- **Task description**: Your copy must hold every line of the records word for word. It must hold no pictures.

(Collected data)
--- START ---

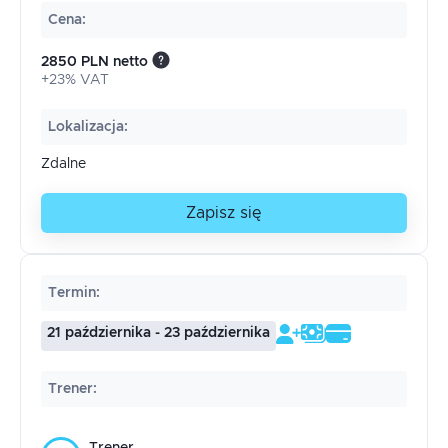
Cena
:
2850 PLN netto
+23% VAT
Lokalizacja
:
Zdalne
Zapisz się
Termin
:
21 października - 23 października
Trener
:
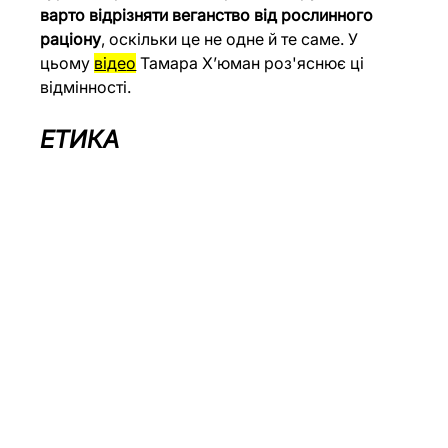
варто відрізняти веганство від рослинного 
раціону
, оскільки це не одне й те саме. У 
цьому 
віде
о
 Тамара Х’юман роз'яснює ці 
відмінності.
ЕТИКА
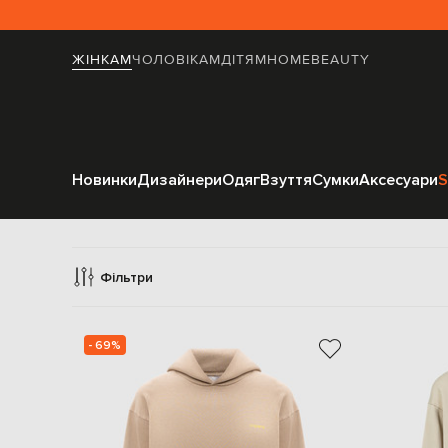
ЖІНКАМ
ЧОЛОВІКАМ
ДІТЯМ
HOME
BEAUTY
Новинки
Дизайнери
Одяг
Взуття
Сумки
Аксесуари
S
Спо
Фільтри
- 69%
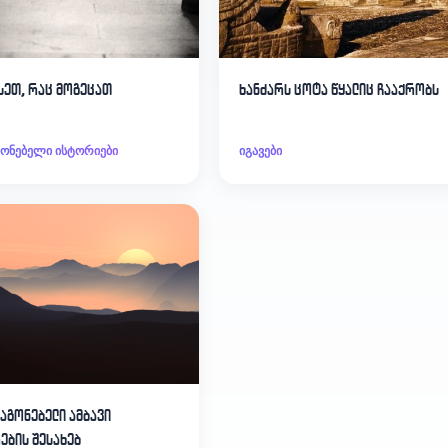
სეთ, რაც მოგეცათ
ხანძარს ცოტა წყალიც ჩააქრობს
გონებელი ისტორიები
იგავები
მაგონებელი ამბავი
ების შესახებ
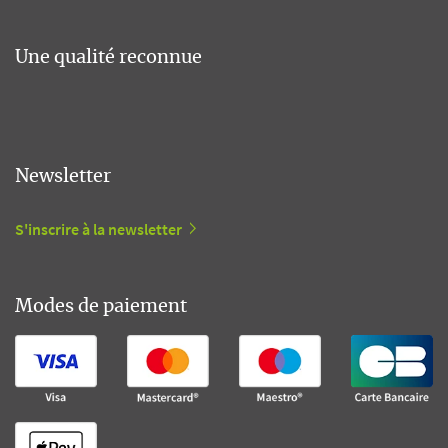
Une qualité reconnue
Newsletter
S'inscrire à la newsletter
Modes de paiement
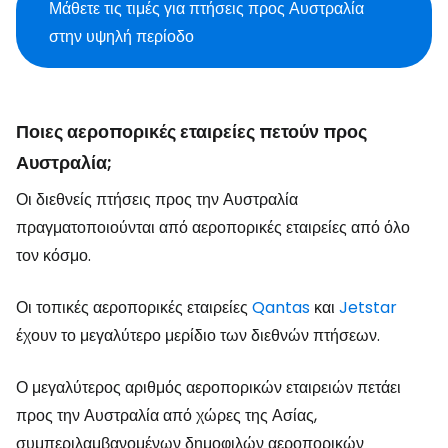
Μάθετε τις τιμές για πτήσεις προς Αυστραλία
στην υψηλή περίοδο
Ποιες αεροπορικές εταιρείες πετούν προς
Αυστραλία;
Οι διεθνείς πτήσεις προς την Αυστραλία
πραγματοποιούνται από αεροπορικές εταιρείες από όλο
τον κόσμο.
Οι τοπικές αεροπορικές εταιρείες
Qantas
και
Jetstar
έχουν το μεγαλύτερο μερίδιο των διεθνών πτήσεων.
Ο μεγαλύτερος αριθμός αεροπορικών εταιρειών πετάει
προς την Αυστραλία από χώρες της Ασίας,
συμπεριλαμβανομένων δημοφιλών αεροπορικών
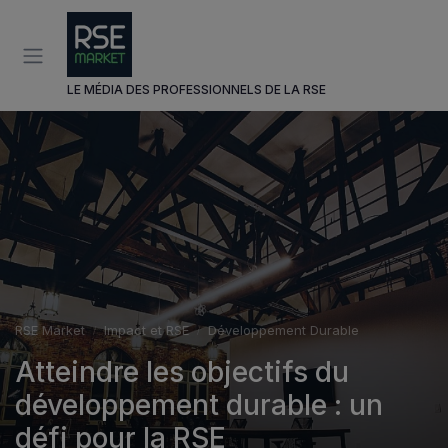
Panneau de gestion des cookies
LE MÉDIA DES PROFESSIONNELS DE LA RSE
RSE Market
Impact et RSE
Développement Durable
Atteindre les objectifs du
développement durable : un
défi pour la RSE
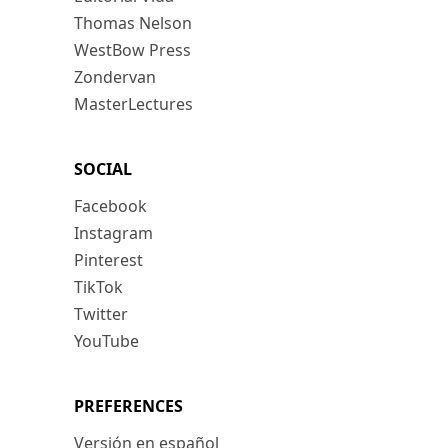
Thomas Nelson
WestBow Press
Zondervan
MasterLectures
SOCIAL
Facebook
Instagram
Pinterest
TikTok
Twitter
YouTube
PREFERENCES
Versión en español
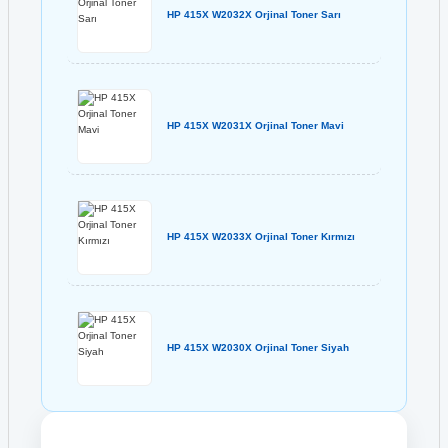
HP 415X W2032X Orjinal Toner Sarı
HP 415X W2031X Orjinal Toner Mavi
HP 415X W2033X Orjinal Toner Kırmızı
HP 415X W2030X Orjinal Toner Siyah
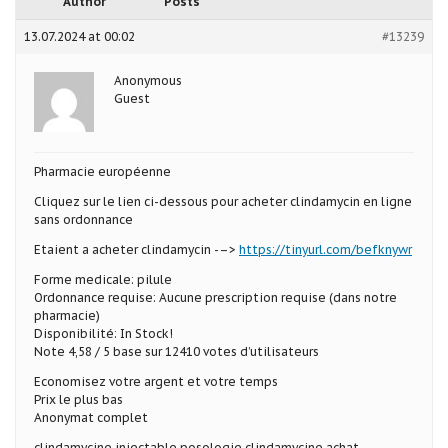
Author
Posts
13.07.2024 at 00:02
#13239
Anonymous
Guest
Pharmacie européenne
Cliquez sur le lien ci-dessous pour acheter clindamycin en ligne
sans ordonnance
Etaient a acheter clindamycin -–>
https://tinyurl.com/befknywr
Forme medicale: pilule
Ordonnance requise: Aucune prescription requise (dans notre
pharmacie)
Disponibilité: In Stock!
Note 4,58 / 5 base sur 12410 votes d’utilisateurs
Economisez votre argent et votre temps
Prix le plus bas
Anonymat complet
clindamycine injectable posologie clindamycine achat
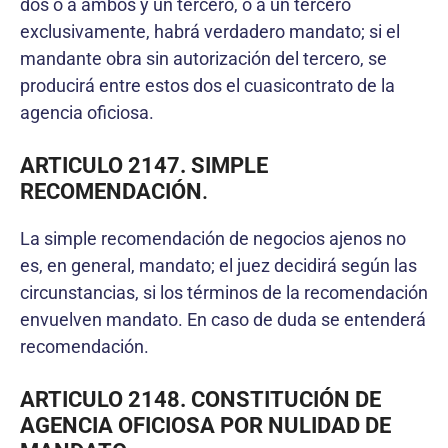
dos o a ambos y un tercero, o a un tercero
exclusivamente, habrá verdadero mandato; si el
mandante obra sin autorización del tercero, se
producirá entre estos dos el cuasicontrato de la
agencia oficiosa.
ARTICULO 2147. SIMPLE
RECOMENDACIÓN
.
La simple recomendación de negocios ajenos no
es, en general, mandato; el juez decidirá según las
circunstancias, si los términos de la recomendación
envuelven mandato. En caso de duda se entenderá
recomendación.
ARTICULO 2148. CONSTITUCIÓN DE
AGENCIA OFICIOSA POR NULIDAD DE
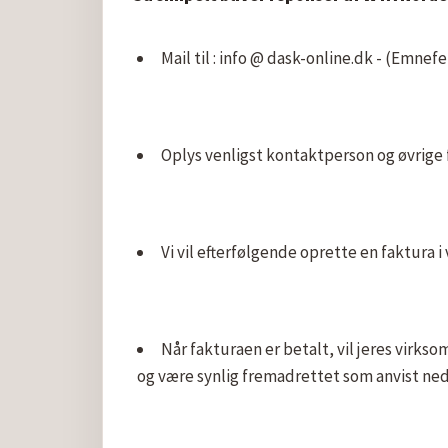
Mail til : info @ dask-online.dk - (Emn
Oplys venligst kontaktperson og øvrige 
Vi vil efterfølgende oprette en faktura i
Når fakturaen er betalt, vil jeres virks
og være synlig fremadrettet som anvist ned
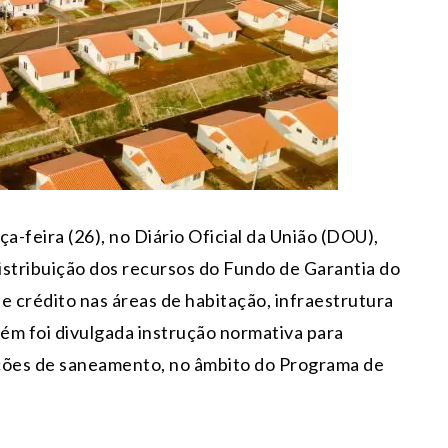
a-feira (26), no Diário Oficial da União (DOU),
distribuição dos recursos do Fundo de Garantia do
 crédito nas áreas de habitação, infraestrutura
m foi divulgada instrução normativa para
ções de saneamento, no âmbito do Programa de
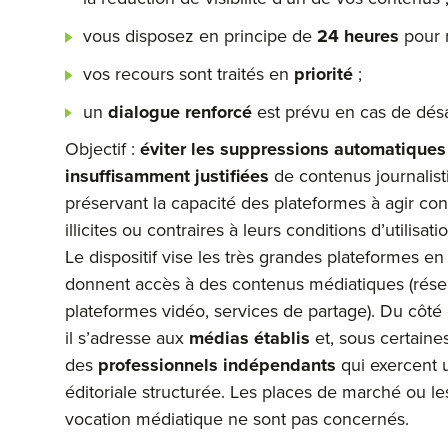
vous disposez en principe de
24 heures
pour 
vos recours sont traités en
priorité
;
un
dialogue renforcé
est prévu en cas de dés
Objectif :
éviter les suppressions automatiques
insuffisamment justifiées
de contenus journalist
préservant la capacité des plateformes à agir co
illicites ou contraires à leurs conditions d’utilisati
Le dispositif vise les très grandes plateformes en 
donnent accès à des contenus médiatiques (rése
plateformes vidéo, services de partage). Du côté 
il s’adresse aux
médias établis
et, sous certaines
des
professionnels indépendants
qui exercent u
éditoriale structurée. Les places de marché ou le
vocation médiatique ne sont pas concernés.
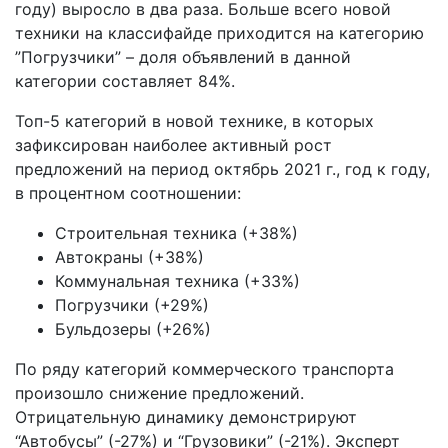
году) выросло в два раза. Больше всего новой
техники на классифайде приходится на категорию
”Погрузчики” – доля объявлений в данной
категории составляет 84%.
Топ-5 категорий в новой технике, в которых
зафиксирован наиболее активный рост
предложений на период октябрь 2021 г., год к году,
в процентном соотношении:
Строительная техника (+38%)
Автокраны (+38%)
Коммунальная техника (+33%)
Погрузчики (+29%)
Бульдозеры (+26%)
По ряду категорий коммерческого транспорта
произошло снижение предложений.
Отрицательную динамику демонстрируют
“Автобусы” (-27%) и “Грузовики” (-21%). Эксперт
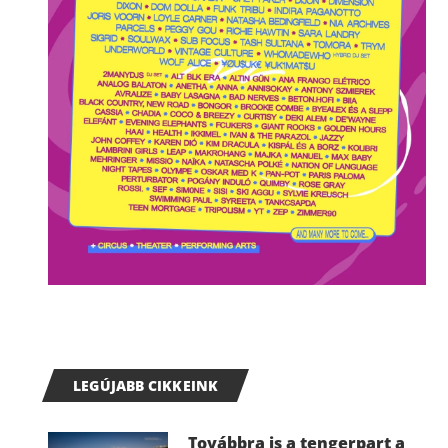
LEGÚJABB CIKKEINK
Továbbra is a tengerpart a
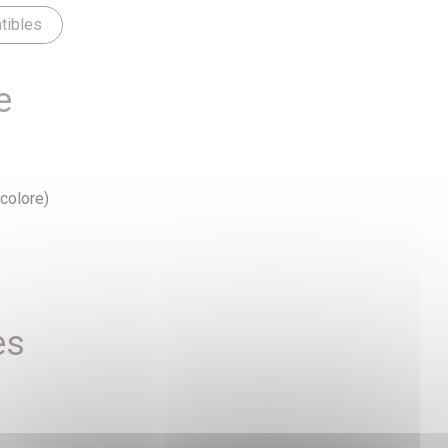
tibles
e
colore)
es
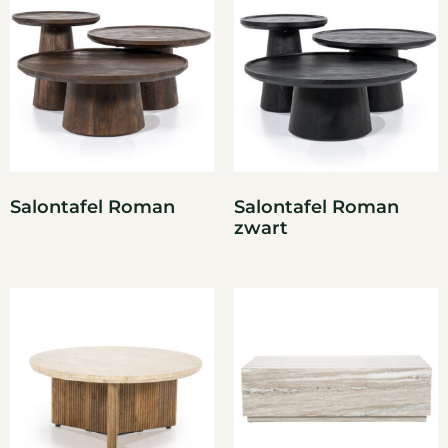
Salontafel Roman
Salontafel Roman
zwart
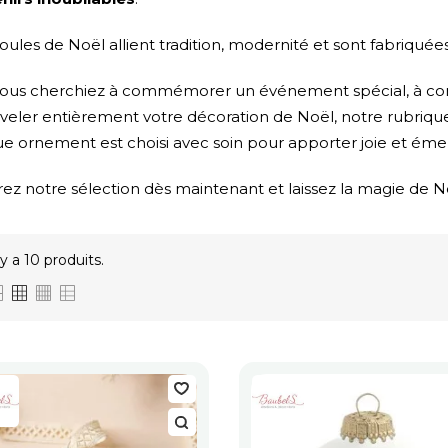
ules de Noël allient tradition, modernité et sont fabriqué
ous cherchiez à commémorer un événement spécial, à comp
veler entièrement votre décoration de Noël, notre rubriq
e ornement est choisi avec soin pour apporter joie et émer
ez notre sélection dès maintenant et laissez la magie de No
l y a 10 produits.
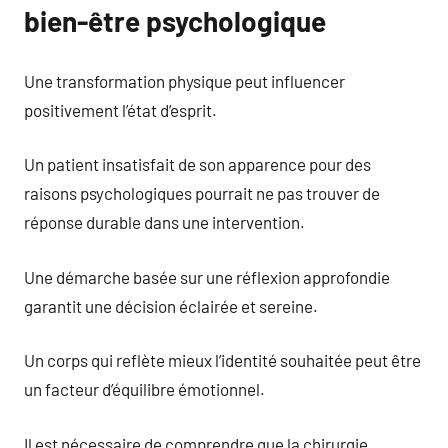
bien-être psychologique
Une transformation physique peut influencer
positivement l’état d’esprit.
Un patient insatisfait de son apparence pour des
raisons psychologiques pourrait ne pas trouver de
réponse durable dans une intervention.
Une démarche basée sur une réflexion approfondie
garantit une décision éclairée et sereine.
Un corps qui reflète mieux l’identité souhaitée peut être
un facteur d’équilibre émotionnel.
Il est nécessaire de comprendre que la chirurgie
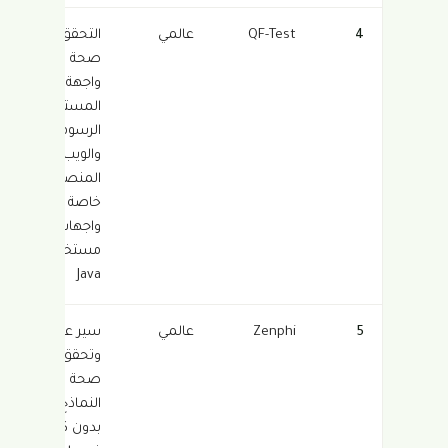
4
QF-Test
عالمي
التحقق من
صحة
واجهة
المستخدم
الرسومية
والويب عبر
المنصات،
خاصة
واجهات
مستخدم
Java
5
Zenphi
عالمي
سير عمل
وتحقق من
صحة
النماذج
بدون كود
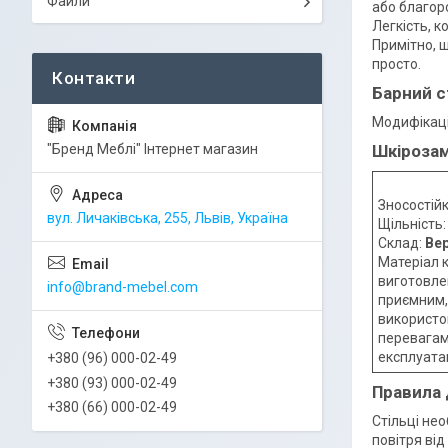
Файли
або благор
Легкість, к
Примітно, 
просто.
Барний с
Модифікаці
"Бренд Меблі" Інтернет магазин
Шкірозам
Зносостійк
вул. Личаківська, 255, Львів, Україна
Щільність
Склад:
Вер
Матеріал 
виготовлен
info@brand-mebel.com
приємним,
використо
перевагами
експлуатац
+380 (96) 000-02-49
+380 (93) 000-02-49
Правила
+380 (66) 000-02-49
Стільці нео
повітря від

--- END ---

- **Task answer**:
Cena
:
2850 PLN netto
+23% VAT
Lokalizacja
:
Zdalne
Zapisz się
Termin
:
21 października - 23 października
Trener
:
варто відрізняти веганство від рослинного 
раціону
, оскільки це не одне й те саме. У 
цьому 
віде
о
 Тамара Х’юман роз'яснює ці 
відмінності.
ЕТИКА
ЖІНКАМ
ЧОЛОВІКАМ
ДІТЯМ
HOME
BEAUTY
Новинки
Дизайнери
Одяг
Взуття
Сумки
Аксесуари
S
Спо
Фільтри
- 69%
სეთ, რაც მოგეცათ
ხანძარს ცოტა წყალიც ჩააქრობს
გონებელი ისტორიები
იგავები
მაგონებელი ამბავი
ების შესახებ
Une qualité reconnue
Newsletter
S'inscrire à la newsletter
Modes de paiement
Μάθετε τις τιμές για πτήσεις προς Αυστραλία
στην υψηλή περίοδο
Ποιες αεροπορικές εταιρείες πετούν προς
Αυστραλία;
Οι διεθνείς πτήσεις προς την Αυστραλία
πραγματοποιούνται από αεροπορικές εταιρείες από όλο
τον κόσμο.
Οι τοπικές αεροπορικές εταιρείες
Qantas
και
Jetstar
έχουν το μεγαλύτερο μερίδιο των διεθνών πτήσεων.
Ο μεγαλύτερος αριθμός αεροπορικών εταιρειών πετάει
προς την Αυστραλία από χώρες της Ασίας,
συμπεριλαμβανομένων δημοφιλών αεροπορικών
Panneau de gestion des cookies
LE MÉDIA DES PROFESSIONNELS DE LA RSE
RSE Market
Impact et RSE
Développement Durable
Atteindre les objectifs du
développement durable : un
défi pour la RSE
Thomas Nelson
WestBow Press
Zondervan
MasterLectures
SOCIAL
Facebook
Instagram
Pinterest
TikTok
Twitter
YouTube
PREFERENCES
Versión en español
HP 415X W2032X Orjinal Toner Sarı
HP 415X W2031X Orjinal Toner Mavi
HP 415X W2033X Orjinal Toner Kırmızı
HP 415X W2030X Orjinal Toner Siyah
Author
Posts
13.07.2024 at 00:02
#13239
Anonymous
Guest
Pharmacie européenne
Cliquez sur le lien ci-dessous pour acheter clindamycin en ligne
sans ordonnance
Etaient a acheter clindamycin -–>
https://tinyurl.com/befknywr
Forme medicale: pilule
Ordonnance requise: Aucune prescription requise (dans notre
pharmacie)
Disponibilité: In Stock!
Note 4,58 / 5 base sur 12410 votes d’utilisateurs
Economisez votre argent et votre temps
Prix le plus bas
Anonymat complet
clindamycine injectable posologie clindamycine achat
dos o a ambos y un tercero, o a un tercero
exclusivamente, habrá verdadero mandato; si el
mandante obra sin autorización del tercero, se
producirá entre estos dos el cuasicontrato de la
agencia oficiosa.
ARTICULO 2147. SIMPLE
RECOMENDACIÓN
.
La simple recomendación de negocios ajenos no
es, en general, mandato; el juez decidirá según las
circunstancias, si los términos de la recomendación
envuelven mandato. En caso de duda se entenderá
recomendación.
ARTICULO 2148. CONSTITUCIÓN DE
AGENCIA OFICIOSA POR NULIDAD DE
Mail til : info @ dask-online.dk - (Emn
Oplys venligst kontaktperson og øvrige 
Vi vil efterfølgende oprette en faktura i
Når fakturaen er betalt, vil jeres virks
og være synlig fremadrettet som anvist ned
a-feira (26), no Diário Oficial da União (DOU),
distribuição dos recursos do Fundo de Garantia do
 crédito nas áreas de habitação, infraestrutura
m foi divulgada instrução normativa para
ções de saneamento, no âmbito do Programa de
vous disposez en principe de
24 heures
pour 
vos recours sont traités en
priorité
;
un
dialogue renforcé
est prévu en cas de dés
Objectif :
éviter les suppressions automatiques
insuffisamment justifiées
de contenus journalist
préservant la capacité des plateformes à agir co
illicites ou contraires à leurs conditions d’utilisati
Le dispositif vise les très grandes plateformes en 
donnent accès à des contenus médiatiques (rése
plateformes vidéo, services de partage). Du côté 
il s’adresse aux
médias établis
et, sous certaines
des
professionnels indépendants
qui exercent u
éditoriale structurée. Les places de marché ou le
vocation médiatique ne sont pas concernés.
году) выросло в два раза. Больше всего новой
техники на классифайде приходится на категорию
”Погрузчики” – доля объявлений в данной
категории составляет 84%.
Топ-5 категорий в новой технике, в которых
зафиксирован наиболее активный рост
предложений на период октябрь 2021 г., год к году,
в процентном соотношении:
Строительная техника (+38%)
Автокраны (+38%)
Коммунальная техника (+33%)
Погрузчики (+29%)
Бульдозеры (+26%)
По ряду категорий коммерческого транспорта
произошло снижение предложений.
Отрицательную динамику демонстрируют
“Автобусы” (-27%) и “Грузовики” (-21%). Эксперт
LEGÚJABB CIKKEINK
Továbbra is a tengerpart a
tibles
e
colore)
es
Salontafel Roman
Salontafel Roman
zwart
ules de Noël allient tradition, modernité et sont fabriqué
ous cherchiez à commémorer un événement spécial, à comp
veler entièrement votre décoration de Noël, notre rubriq
e ornement est choisi avec soin pour apporter joie et émer
ez notre sélection dès maintenant et laissez la magie de No
l y a 10 produits.
bien-être psychologique
Une transformation physique peut influencer
positivement l’état d’esprit.
Un patient insatisfait de son apparence pour des
raisons psychologiques pourrait ne pas trouver de
réponse durable dans une intervention.
Une démarche basée sur une réflexion approfondie
garantit une décision éclairée et sereine.
Un corps qui reflète mieux l’identité souhaitée peut être
un facteur d’équilibre émotionnel.
Il est nécessaire de comprendre que la chirurgie
4
QF-Test
عالمي
التحقق من
صحة
واجهة
المستخدم
الرسومية
والويب عبر
المنصات،
خاصة
واجهات
مستخدم
Java
5
Zenphi
عالمي
سير عمل
وتحقق من
صحة
النماذج
بدون كود
Файли
або благор
Легкість, к
Примітно, 
просто.
Барний с
Модифікаці
"Бренд Меблі" Інтернет магазин
Шкірозам
Зносостійк
вул. Личаківська, 255, Львів, Україна
Щільність
Склад:
Вер
Матеріал 
виготовлен
info@brand-mebel.com
приємним,
використо
перевагами
експлуатац
+380 (96) 000-02-49
+380 (93) 000-02-49
Правила
+380 (66) 000-02-49
Стільці нео
повітря від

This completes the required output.